There's a darker side to the story that surfaced decades later. For years it was assumed Hoffecker had distributed the coins fairly. Then his correspondence came to light, and the picture changed: he played favorites, he profited personally far more than his public statements let on, and he had told Congress he was merely coordinating distribution as a disinterested local hobbyist. The numismatic historian Q. David Bowers, reviewing that testimony, called it flatly "a lie." Years later Hoffecker claimed he had only a dozen coins left — yet far more than that turned up in his estate sales in the 1980s. The coin a single man willed into existence, it turns out, he never quite let go of.

Questions collectors ask

Why is the Old Spanish Trail half dollar so valuable?

Two reasons stack up. Only 10,000 were struck for the public, one of the lowest mintages of any classic U.S. commemorative — and unlike many issues of the era, none were returned to the Mint and melted. So the number made is close to the number that survives, and demand for type-set completion keeps pressure on a tiny supply. It commands a premium in every grade.

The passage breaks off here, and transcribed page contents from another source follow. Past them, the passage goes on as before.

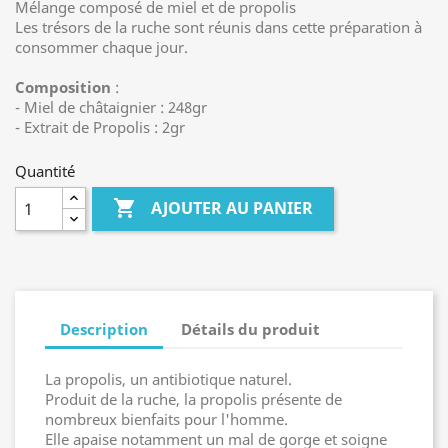
Mélange composé de miel et de propolis
Les trésors de la ruche sont réunis dans cette préparation à
consommer chaque jour.
Composition
:
- Miel de châtaignier : 248gr
- Extrait de Propolis : 2gr
Quantité

AJOUTER AU PANIER
Description
Détails du produit
La propolis, un antibiotique naturel.
Produit de la ruche, la propolis présente de
nombreux bienfaits pour l'homme.
Elle apaise notamment un mal de gorge et soigne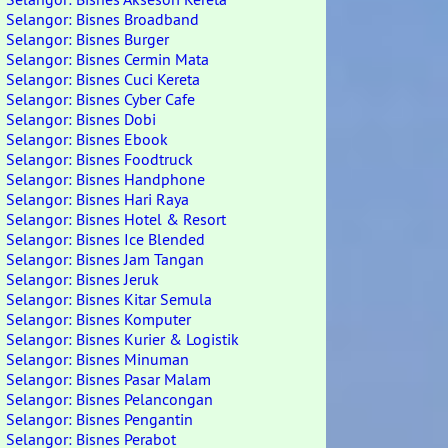
Selangor: Bisnes Broadband
Selangor: Bisnes Burger
Selangor: Bisnes Cermin Mata
Selangor: Bisnes Cuci Kereta
Selangor: Bisnes Cyber Cafe
Selangor: Bisnes Dobi
Selangor: Bisnes Ebook
Selangor: Bisnes Foodtruck
Selangor: Bisnes Handphone
Selangor: Bisnes Hari Raya
Selangor: Bisnes Hotel & Resort
Selangor: Bisnes Ice Blended
Selangor: Bisnes Jam Tangan
Selangor: Bisnes Jeruk
Selangor: Bisnes Kitar Semula
Selangor: Bisnes Komputer
Selangor: Bisnes Kurier & Logistik
Selangor: Bisnes Minuman
Selangor: Bisnes Pasar Malam
Selangor: Bisnes Pelancongan
Selangor: Bisnes Pengantin
Selangor: Bisnes Perabot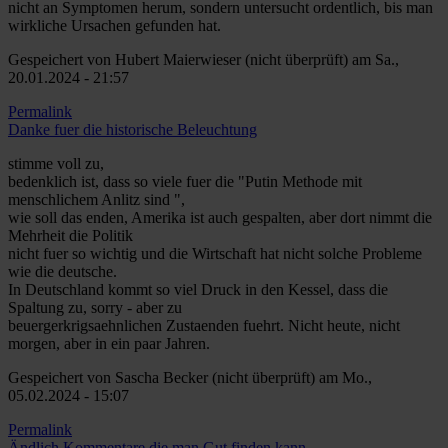
nicht an Symptomen herum, sondern untersucht ordentlich, bis man
wirkliche Ursachen gefunden hat.
Gespeichert von
Hubert Maierwieser (nicht überprüft)
am Sa.,
20.01.2024 - 21:57
Permalink
Danke fuer die historische Beleuchtung
stimme voll zu,
bedenklich ist, dass so viele fuer die "Putin Methode mit
menschlichem Anlitz sind ",
wie soll das enden, Amerika ist auch gespalten, aber dort nimmt die
Mehrheit die Politik
nicht fuer so wichtig und die Wirtschaft hat nicht solche Probleme
wie die deutsche.
In Deutschland kommt so viel Druck in den Kessel, dass die
Spaltung zu, sorry - aber zu
beuergerkrigsaehnlichen Zustaenden fuehrt. Nicht heute, nicht
morgen, aber in ein paar Jahren.
Gespeichert von
Sascha Becker (nicht überprüft)
am Mo.,
05.02.2024 - 15:07
Permalink
Ändlich Kommentare die man Gut finden kann.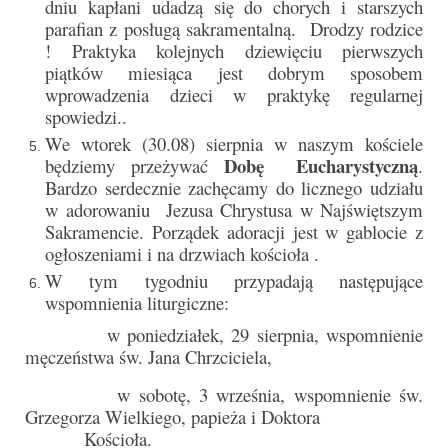
dniu kapłani udadzą się do chorych i starszych
e-Katolik
parafian z posługą sakramentalną. Drodzy rodzice
! Praktyka kolejnych dziewięciu pierwszych
Nabożeństwa
piątków miesiąca jest dobrym sposobem
wprowadzenia dzieci w praktykę regularnej
Nabożeństwa różne
spowiedzi..
Pogrzeb katolicki
We wtorek (30.08) sierpnia w naszym kościele
Dobę Eucharystyczną
będziemy przeżywać
.
Sakramenty
Bardzo serdecznie zachęcamy do licznego udziału
w adorowaniu Jezusa Chrystusa w Najświętszym
Sakrament chrztu
Sakramencie. Porządek adoracji jest w gablocie z
ogłoszeniami i na drzwiach kościoła .
Sakrament eucharystii
W tym tygodniu przypadają następujące
wspomnienia liturgiczne:
Sakrament bierzmowania
w poniedziałek, 29 sierpnia, wspomnienie
Sakrament pojednania
męczeństwa św. Jana Chrzciciela,
Sakrament małżeństwa
w sobotę, 3 września, wspomnienie św.
Grzegorza Wielkiego, papieża i Doktora
Sakrament kapłaństwa
Kościoła.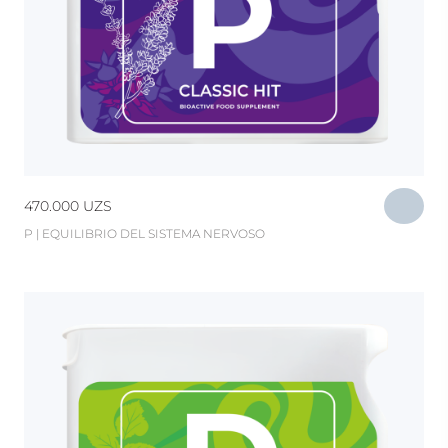
470.000
UZS
P | EQUILIBRIO DEL SISTEMA NERVOSO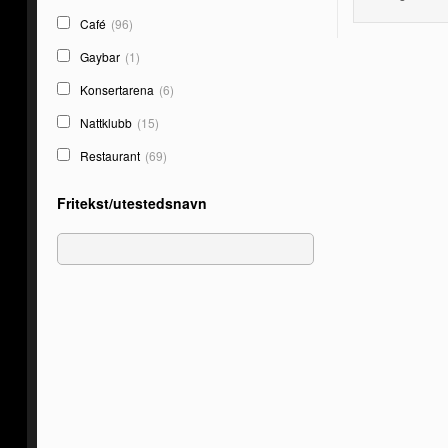
Café
(96)
Gaybar
(1)
Konsertarena
(6)
Nattklubb
(15)
Restaurant
(69)
Fritekst/utestedsnavn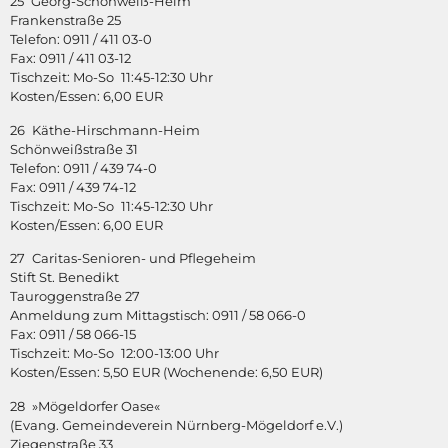
25 Georg-Schönweiß-Heim
Frankenstraße 25
Telefon: 0911 / 411 03-0
Fax: 0911 / 411 03-12
Tischzeit: Mo-So 11:45-12:30 Uhr
Kosten/Essen: 6,00 EUR
26 Käthe-Hirschmann-Heim
Schönweißstraße 31
Telefon: 0911 / 439 74-0
Fax: 0911 / 439 74-12
Tischzeit: Mo-So 11:45-12:30 Uhr
Kosten/Essen: 6,00 EUR
27 Caritas-Senioren- und Pflegeheim
Stift St. Benedikt
Tauroggenstraße 27
Anmeldung zum Mittagstisch: 0911 / 58 066-0
Fax: 0911 / 58 066-15
Tischzeit: Mo-So 12:00-13:00 Uhr
Kosten/Essen: 5,50 EUR (Wochenende: 6,50 EUR)
28 »Mögeldorfer Oase«
(Evang. Gemeindeverein Nürnberg-Mögeldorf e.V.)
Ziegenstraße 33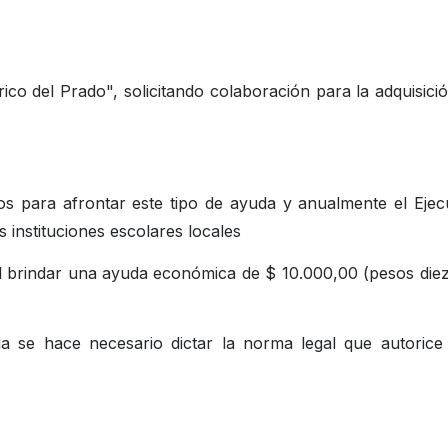
co del Prado", solicitando colaboración para la adquisici
os para afrontar este tipo de ayuda y anualmente el Ejec
 instituciones escolares locales
al brindar una ayuda económica de $ 10.000,00 (pesos diez
a se hace necesario dictar la norma legal que autorice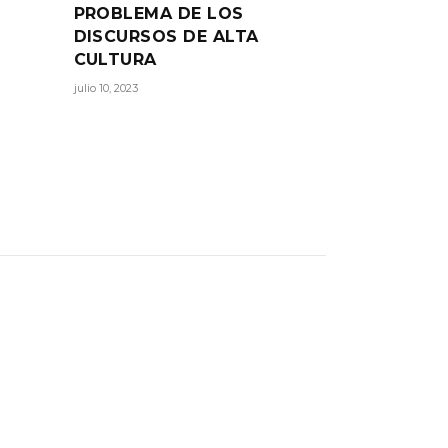
PROBLEMA DE LOS
DISCURSOS DE ALTA
CULTURA
julio 10, 2023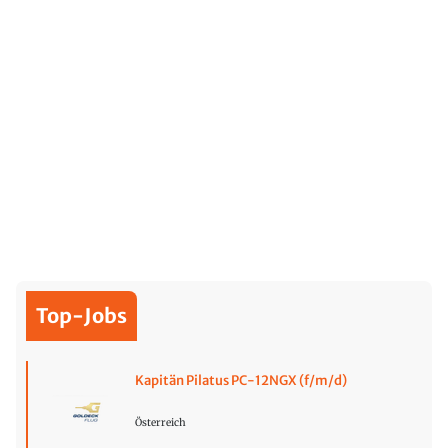
Top-Jobs
Kapitän Pilatus PC-12NGX (f/m/d)
Österreich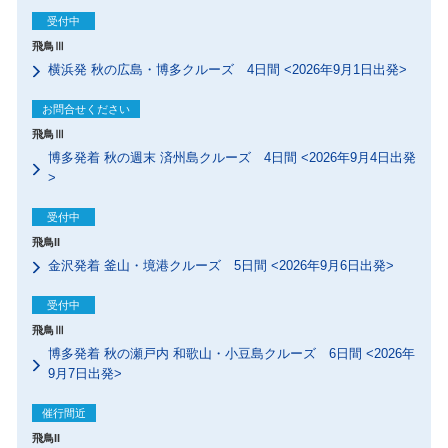
受付中
飛鳥Ⅲ
横浜発 秋の広島・博多クルーズ 4日間 <2026年9月1日出発>
お問合せください
飛鳥Ⅲ
博多発着 秋の週末 済州島クルーズ 4日間 <2026年9月4日出発
>
受付中
飛鳥II
金沢発着 釜山・境港クルーズ 5日間 <2026年9月6日出発>
受付中
飛鳥Ⅲ
博多発着 秋の瀬戸内 和歌山・小豆島クルーズ 6日間 <2026年
9月7日出発>
催行間近
飛鳥II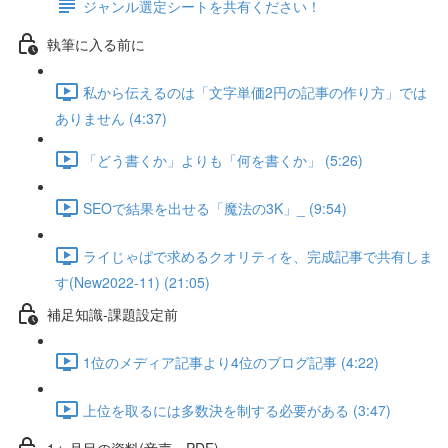
ジャンル選定シートを共有ください！
執筆に入る前に
私から伝えるのは「文字単価2円の記事の作り方」では
ありません (4:37)
「どう書くか」よりも「何を書くか」 (5:26)
SEOで結果を出せる「魔法の3K」_ (9:54)
ライじゃぱで求めるクオリティを、完成記事で共有しま
す(New2022-11) (21:05)
補足知識-課題設定前
1位のメディア記事より4位のブログ記事 (4:22)
上位を取るには多数決を制する必要がある (3:47)
1ヶ月目の資料(音声・PDF)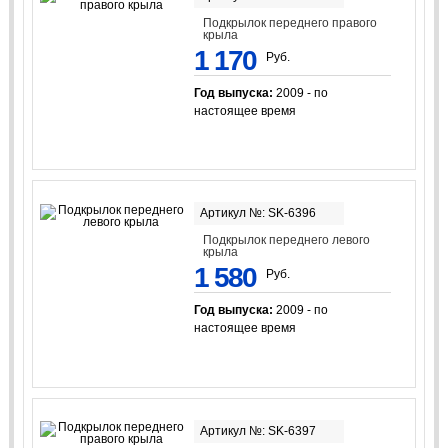
Подкрылок переднего правого
крыла
1 170
Руб.
Год выпуска:
2009 - по
настоящее время
Артикул №: SK-6396
Подкрылок переднего левого
крыла
1 580
Руб.
Год выпуска:
2009 - по
настоящее время
Артикул №: SK-6397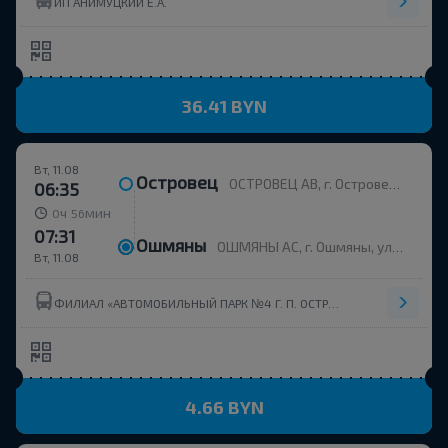
ИП АНИМУЦКИЙ Е.А.
36.41 BYN
Вт, 11.08
Островец
ОСТРОВЕЦ АВ, г. Островец, ул. Энергетиков, 4
06:35
ч
мин
0
56
07:31
Ошмяны
ОШМЯНЫ АС, г. Ошмяны, ул. Советская, 123
Вт, 11.08
ФИЛИАЛ «АВТОМОБИЛЬНЫЙ ПАРК №4 Г. П. ОСТРОВЕЦ» ОАО ГРОДНООБЛАВТОТРАНС
4.66 BYN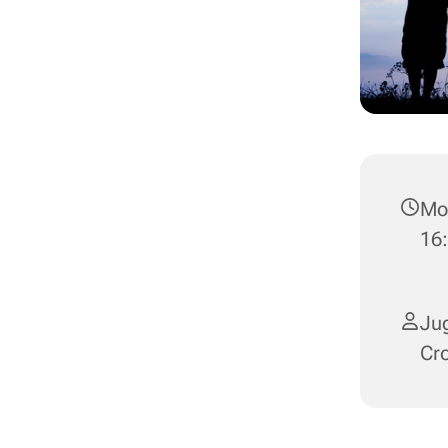
Mon
16
Jug
Cr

Why is there a cow's head on the coin?

It's a visual pun. The coin honors the explorer Álvar Núñez Cabeza de Vaca, and 'Cabeza de Vaca' means 'head of a cow' in Spanish. With no reliable portrait of the explorer available in 1935, the designer used the cow's head as a rebus — a picture standing in for his name.

Who designed it?

Coin dealer L. W. Hoffecker conceived the coin, lobbied it through Congress, sketched the design, and distributed it. Sculptor Edmund J. Senn of El Paso prepared the finished plaster models the dies were made from.

Was the history on the coin accurate?

No. The 1935 date marked no genuine milestone in Cabeza de Vaca's travels, and the explorer never reached El Paso, where the coin's route ends. The path shown on the reverse was largely invented. At the time, in the rush of the commemorative boom, no one in Congress challenged it.

How many years was it made, and at which mints?

Just one year — 1935 — and only at the Philadelphia Mint, so there is no mint mark. There were no later dates and no branch-mint varieties.